導入:多発内分泌代謝性卵巣症候群(PMOS)は、かつて多嚢胞性卵巣症候群(PCOS)と呼ばれていた、生殖可能年齢の女性にみられる一般的な内分泌疾患である。生殖機能および代謝の障害に加えて、PMOSは心理的な健康状態と生活の質を悪化させる。利用可能な治療選択肢があるにもかかわらず、臨床症状と妊孕性の転帰の両方を改善する安全で有効な治療法が必要とされている。
目的:VAMHAおよびMYRHA錠の併用療法を、標準的な非ホルモン療法と比較し、規則的な月経の回復に対する有効性を検討する。副次目的として、排卵、月経症状、多嚢胞性卵巣の形態、ホルモンおよび代謝パラメータ、人体計測指標、皮膚症状の評価を行った。
研究デザイン:オープンラベル、無作為化、多施設、前向き比較臨床研究。
方法:PMOSの71例の女性を、群A(n=37)または群B(n=34)に無作為割付した。群AはVAMHAおよびMyrha錠を各2錠ずつ投与した。一方、群Bはメトホルミン500 mg+ミオイノシトール600 mgを1錠として1日2回、180日間投与した。データは症例報告書に記録した。統計解析:連続変数は平均と標準偏差で要約し、カテゴリ変数は度数と割合で示した。カイ二乗検定を含む適切な統計検定を用いた。p値≤0.05を有意とした。
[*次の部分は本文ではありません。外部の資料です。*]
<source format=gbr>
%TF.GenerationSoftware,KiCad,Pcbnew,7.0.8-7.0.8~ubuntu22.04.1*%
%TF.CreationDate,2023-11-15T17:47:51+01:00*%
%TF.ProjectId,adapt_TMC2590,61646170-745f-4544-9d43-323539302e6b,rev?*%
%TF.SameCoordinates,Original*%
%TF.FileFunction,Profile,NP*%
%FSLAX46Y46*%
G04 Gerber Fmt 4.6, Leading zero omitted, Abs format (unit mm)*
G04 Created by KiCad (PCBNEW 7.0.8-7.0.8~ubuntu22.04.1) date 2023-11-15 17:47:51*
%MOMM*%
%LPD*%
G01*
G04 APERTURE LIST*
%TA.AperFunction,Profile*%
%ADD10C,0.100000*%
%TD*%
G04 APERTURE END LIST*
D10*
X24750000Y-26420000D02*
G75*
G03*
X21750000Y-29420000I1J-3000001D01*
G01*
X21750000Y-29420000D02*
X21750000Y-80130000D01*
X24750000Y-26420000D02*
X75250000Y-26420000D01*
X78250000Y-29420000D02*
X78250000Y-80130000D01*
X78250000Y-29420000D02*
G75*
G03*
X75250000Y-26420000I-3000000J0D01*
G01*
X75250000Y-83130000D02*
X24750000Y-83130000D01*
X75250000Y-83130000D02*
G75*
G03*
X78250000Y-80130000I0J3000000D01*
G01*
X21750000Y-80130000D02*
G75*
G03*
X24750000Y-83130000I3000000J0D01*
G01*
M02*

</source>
結果:群Aでは群Bより規則的な月経周期を達成した参加者が有意に多かった(31 vs 22;p<0.05)。排卵は群Aの16例でみられ、群Bでは6例であった(p<0.05)。両群とも月経不順および関連症状が有意に改善した。抗ミュラー管ホルモン(AMH)、空腹時インスリン、体格指数(BMI)の有意な低下が両群で認められた(p<0.05)。多嚢胞性卵巣形態の消失は、群Aで13例(38.23%)、群Bで10例(33.33%)であった。両治療はいずれも忍容性が良好で、大きな安全性上の懸念は認められなかった。
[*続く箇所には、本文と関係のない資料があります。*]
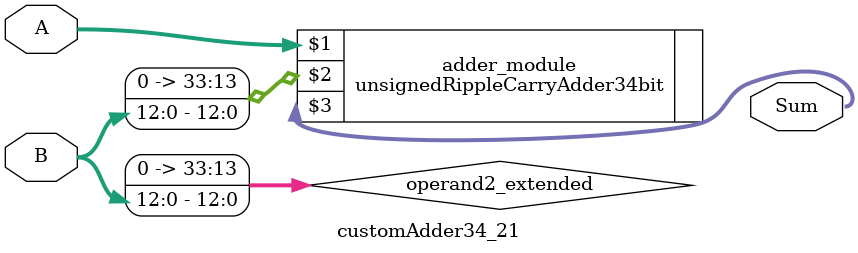
<source format=v>
module customAdder34_21(
                        input [33 : 0] A,
                        input [12 : 0] B,
                        
                        output [34 : 0] Sum
                );

        wire [33 : 0] operand2_extended;
        
        assign operand2_extended =  {21'b0, B};
        
        unsignedRippleCarryAdder34bit adder_module(
            A,
            operand2_extended,
            Sum
        );
        
        endmodule
        
</source>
結論:VAMHAおよびMyrhaの併用療法は、標準的な非ホルモン療法よりも月経の規則性と排卵の改善に優れていた。さらに、代謝、ホルモン、および超音波所見において好ましい結果をもたらし、PMOSの包括的な管理と妊孕性向上のための安全で有効な選択肢となり得ることが示唆された。